EXERCISE DIRECTIONS:
Transcribe the records in their entirety, exactly as given.

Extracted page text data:
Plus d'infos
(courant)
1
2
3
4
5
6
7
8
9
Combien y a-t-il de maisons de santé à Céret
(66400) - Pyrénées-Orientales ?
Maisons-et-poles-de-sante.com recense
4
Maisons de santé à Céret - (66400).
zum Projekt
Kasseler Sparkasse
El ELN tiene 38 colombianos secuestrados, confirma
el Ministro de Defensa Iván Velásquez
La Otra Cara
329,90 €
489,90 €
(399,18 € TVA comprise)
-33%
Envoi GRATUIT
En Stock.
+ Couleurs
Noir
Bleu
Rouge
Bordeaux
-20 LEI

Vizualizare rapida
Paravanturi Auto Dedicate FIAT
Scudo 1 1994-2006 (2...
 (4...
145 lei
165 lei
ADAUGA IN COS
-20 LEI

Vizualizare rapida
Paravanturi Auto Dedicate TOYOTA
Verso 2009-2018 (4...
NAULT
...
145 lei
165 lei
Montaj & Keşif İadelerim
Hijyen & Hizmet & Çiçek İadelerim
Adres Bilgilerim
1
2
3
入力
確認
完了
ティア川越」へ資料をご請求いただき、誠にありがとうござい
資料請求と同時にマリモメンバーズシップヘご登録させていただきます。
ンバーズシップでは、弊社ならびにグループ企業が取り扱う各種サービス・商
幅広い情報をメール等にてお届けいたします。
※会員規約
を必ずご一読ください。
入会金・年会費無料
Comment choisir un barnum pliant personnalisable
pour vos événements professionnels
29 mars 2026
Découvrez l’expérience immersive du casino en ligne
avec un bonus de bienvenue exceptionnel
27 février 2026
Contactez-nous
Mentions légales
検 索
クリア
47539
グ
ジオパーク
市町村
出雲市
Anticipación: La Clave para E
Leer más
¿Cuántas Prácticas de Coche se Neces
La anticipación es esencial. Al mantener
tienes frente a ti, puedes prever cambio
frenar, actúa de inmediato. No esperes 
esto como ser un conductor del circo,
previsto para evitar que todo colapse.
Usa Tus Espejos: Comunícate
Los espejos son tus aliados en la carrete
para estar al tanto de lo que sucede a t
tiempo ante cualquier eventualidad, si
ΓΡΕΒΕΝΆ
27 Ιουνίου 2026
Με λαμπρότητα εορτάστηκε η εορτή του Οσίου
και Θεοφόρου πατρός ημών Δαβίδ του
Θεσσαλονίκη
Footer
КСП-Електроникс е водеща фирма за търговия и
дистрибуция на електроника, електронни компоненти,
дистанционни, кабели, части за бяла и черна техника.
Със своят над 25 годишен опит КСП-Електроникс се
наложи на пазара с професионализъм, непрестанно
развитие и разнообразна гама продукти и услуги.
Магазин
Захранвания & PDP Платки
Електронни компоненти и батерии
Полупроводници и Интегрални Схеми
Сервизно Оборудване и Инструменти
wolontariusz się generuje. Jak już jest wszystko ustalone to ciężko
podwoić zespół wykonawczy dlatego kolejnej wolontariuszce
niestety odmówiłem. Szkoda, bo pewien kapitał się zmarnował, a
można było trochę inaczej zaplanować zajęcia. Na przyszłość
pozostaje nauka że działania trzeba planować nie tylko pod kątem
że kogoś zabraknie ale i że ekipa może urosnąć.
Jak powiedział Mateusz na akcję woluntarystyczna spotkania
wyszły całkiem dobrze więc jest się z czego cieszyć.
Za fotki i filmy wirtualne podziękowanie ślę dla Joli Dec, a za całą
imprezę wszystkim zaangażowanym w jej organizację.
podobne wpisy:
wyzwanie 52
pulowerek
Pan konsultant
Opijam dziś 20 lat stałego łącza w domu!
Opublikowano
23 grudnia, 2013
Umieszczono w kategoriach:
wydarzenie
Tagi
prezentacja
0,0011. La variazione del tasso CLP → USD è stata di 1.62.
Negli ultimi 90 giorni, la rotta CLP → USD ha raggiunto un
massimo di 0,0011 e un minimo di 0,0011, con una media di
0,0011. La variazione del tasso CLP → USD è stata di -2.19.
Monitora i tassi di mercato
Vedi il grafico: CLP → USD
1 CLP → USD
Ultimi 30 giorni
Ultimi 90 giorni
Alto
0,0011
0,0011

COMPLETED TASK:
Plus d'infos
(courant)
1
2
3
4
5
6
7
8
9
Combien y a-t-il de maisons de santé à Céret
(66400) - Pyrénées-Orientales ?
Maisons-et-poles-de-sante.com recense
4
Maisons de santé à Céret - (66400).
zum Projekt
Kasseler Sparkasse
El ELN tiene 38 colombianos secuestrados, confirma
el Ministro de Defensa Iván Velásquez
La Otra Cara
329,90 €
489,90 €
(399,18 € TVA comprise)
-33%
Envoi GRATUIT
En Stock.
+ Couleurs
Noir
Bleu
Rouge
Bordeaux
-20 LEI

Vizualizare rapida
Paravanturi Auto Dedicate FIAT
Scudo 1 1994-2006 (2...
 (4...
145 lei
165 lei
ADAUGA IN COS
-20 LEI

Vizualizare rapida
Paravanturi Auto Dedicate TOYOTA
Verso 2009-2018 (4...
NAULT
...
145 lei
165 lei
Montaj & Keşif İadelerim
Hijyen & Hizmet & Çiçek İadelerim
Adres Bilgilerim
1
2
3
入力
確認
完了
ティア川越」へ資料をご請求いただき、誠にありがとうござい
資料請求と同時にマリモメンバーズシップヘご登録させていただきます。
ンバーズシップでは、弊社ならびにグループ企業が取り扱う各種サービス・商
幅広い情報をメール等にてお届けいたします。
※会員規約
を必ずご一読ください。
入会金・年会費無料
Comment choisir un barnum pliant personnalisable
pour vos événements professionnels
29 mars 2026
Découvrez l’expérience immersive du casino en ligne
avec un bonus de bienvenue exceptionnel
27 février 2026
Contactez-nous
Mentions légales
検 索
クリア
47539
グ
ジオパーク
市町村
出雲市
Anticipación: La Clave para E
Leer más
¿Cuántas Prácticas de Coche se Neces
La anticipación es esencial. Al mantener
tienes frente a ti, puedes prever cambio
frenar, actúa de inmediato. No esperes 
esto como ser un conductor del circo,
previsto para evitar que todo colapse.
Usa Tus Espejos: Comunícate
Los espejos son tus aliados en la carrete
para estar al tanto de lo que sucede a t
tiempo ante cualquier eventualidad, si
ΓΡΕΒΕΝΆ
27 Ιουνίου 2026
Με λαμπρότητα εορτάστηκε η εορτή του Οσίου
και Θεοφόρου πατρός ημών Δαβίδ του
Θεσσαλονίκη
Footer
КСП-Електроникс е водеща фирма за търговия и
дистрибуция на електроника, електронни компоненти,
дистанционни, кабели, части за бяла и черна техника.
Със своят над 25 годишен опит КСП-Електроникс се
наложи на пазара с професионализъм, непрестанно
развитие и разнообразна гама продукти и услуги.
Магазин
Захранвания & PDP Платки
Електронни компоненти и батерии
Полупроводници и Интегрални Схеми
Сервизно Оборудване и Инструменти
wolontariusz się generuje. Jak już jest wszystko ustalone to ciężko
podwoić zespół wykonawczy dlatego kolejnej wolontariuszce
niestety odmówiłem. Szkoda, bo pewien kapitał się zmarnował, a
można było trochę inaczej zaplanować zajęcia. Na przyszłość
pozostaje nauka że działania trzeba planować nie tylko pod kątem
że kogoś zabraknie ale i że ekipa może urosnąć.
Jak powiedział Mateusz na akcję woluntarystyczna spotkania
wyszły całkiem dobrze więc jest się z czego cieszyć.
Za fotki i filmy wirtualne podziękowanie ślę dla Joli Dec, a za całą
imprezę wszystkim zaangażowanym w jej organizację.
podobne wpisy:
wyzwanie 52
pulowerek
Pan konsultant
Opijam dziś 20 lat stałego łącza w domu!
Opublikowano
23 grudnia, 2013
Umieszczono w kategoriach:
wydarzenie
Tagi
prezentacja
0,0011. La variazione del tasso CLP → USD è stata di 1.62.
Negli ultimi 90 giorni, la rotta CLP → USD ha raggiunto un
massimo di 0,0011 e un minimo di 0,0011, con una media di
0,0011. La variazione del tasso CLP → USD è stata di -2.19.
Monitora i tassi di mercato
Vedi il grafico: CLP → USD
1 CLP → USD
Ultimi 30 giorni
Ultimi 90 giorni
Alto
0,0011
0,0011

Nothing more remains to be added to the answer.